** Records follows **

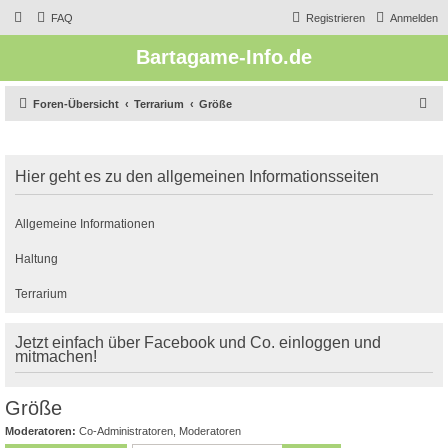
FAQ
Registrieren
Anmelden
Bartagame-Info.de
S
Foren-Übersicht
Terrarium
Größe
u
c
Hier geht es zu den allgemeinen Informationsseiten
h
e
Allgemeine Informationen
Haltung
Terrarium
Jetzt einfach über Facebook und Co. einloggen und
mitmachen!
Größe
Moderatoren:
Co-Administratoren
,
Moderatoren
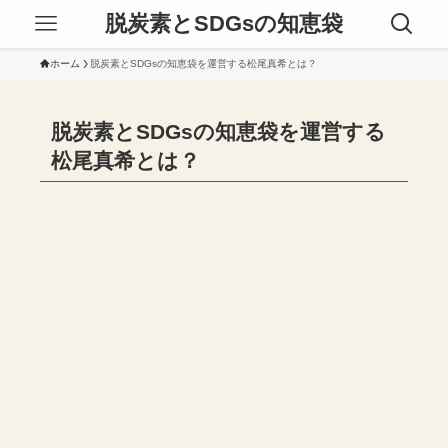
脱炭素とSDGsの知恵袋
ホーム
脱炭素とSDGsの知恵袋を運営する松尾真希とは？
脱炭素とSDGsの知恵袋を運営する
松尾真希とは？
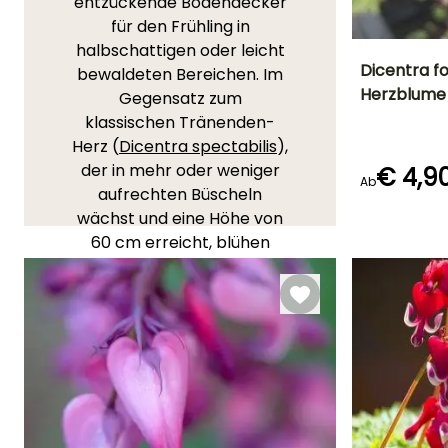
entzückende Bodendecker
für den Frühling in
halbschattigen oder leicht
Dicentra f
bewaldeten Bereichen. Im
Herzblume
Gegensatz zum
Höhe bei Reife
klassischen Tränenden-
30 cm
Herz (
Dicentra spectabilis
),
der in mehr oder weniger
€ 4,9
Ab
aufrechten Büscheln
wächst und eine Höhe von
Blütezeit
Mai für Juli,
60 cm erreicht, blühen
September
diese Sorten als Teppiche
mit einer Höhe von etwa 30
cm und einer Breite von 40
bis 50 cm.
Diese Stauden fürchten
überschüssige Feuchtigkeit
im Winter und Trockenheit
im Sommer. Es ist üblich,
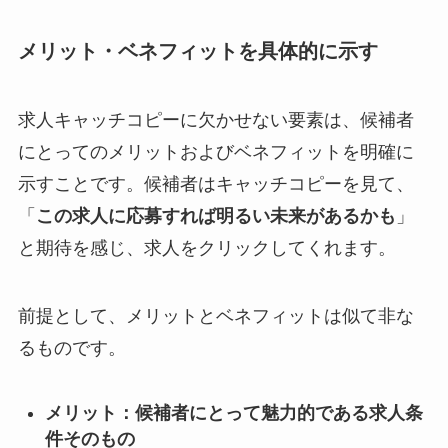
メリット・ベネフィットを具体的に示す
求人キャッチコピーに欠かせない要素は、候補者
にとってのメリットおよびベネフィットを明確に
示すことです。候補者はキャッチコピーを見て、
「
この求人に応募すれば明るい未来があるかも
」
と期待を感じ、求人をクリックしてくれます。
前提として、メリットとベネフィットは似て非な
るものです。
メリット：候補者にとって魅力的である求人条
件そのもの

** End of Records **

• _Exercise description_
Give back every line of the material exactly as written, but not the pictures.

• _Output_
FAQ
Registrieren
Anmelden
Bartagame-Info.de
S
Foren-Übersicht
Terrarium
Größe
u
c
Hier geht es zu den allgemeinen Informationsseiten
h
e
Allgemeine Informationen
Haltung
Terrarium
Jetzt einfach über Facebook und Co. einloggen und
mitmachen!
Größe
Moderatoren:
Co-Administratoren
,
Moderatoren
脱炭素とSDGsの知恵袋
ホーム
脱炭素とSDGsの知恵袋を運営する松尾真希とは？
脱炭素とSDGsの知恵袋を運営する
松尾真希とは？
entzückende Bodendecker
für den Frühling in
halbschattigen oder leicht
Dicentra f
bewaldeten Bereichen. Im
Herzblume
Gegensatz zum
Höhe bei Reife
klassischen Tränenden-
30 cm
Herz (
Dicentra spectabilis
),
der in mehr oder weniger
€ 4,9
Ab
aufrechten Büscheln
wächst und eine Höhe von
Blütezeit
Mai für Juli,
60 cm erreicht, blühen
September
diese Sorten als Teppiche
mit einer Höhe von etwa 30
cm und einer Breite von 40
bis 50 cm.
Diese Stauden fürchten
überschüssige Feuchtigkeit
im Winter und Trockenheit
im Sommer. Es ist üblich,
メリット・ベネフィットを具体的に示す
求人キャッチコピーに欠かせない要素は、候補者
にとってのメリットおよびベネフィットを明確に
示すことです。候補者はキャッチコピーを見て、
「
この求人に応募すれば明るい未来があるかも
」
と期待を感じ、求人をクリックしてくれます。
前提として、メリットとベネフィットは似て非な
るものです。
メリット：候補者にとって魅力的である求人条
件そのもの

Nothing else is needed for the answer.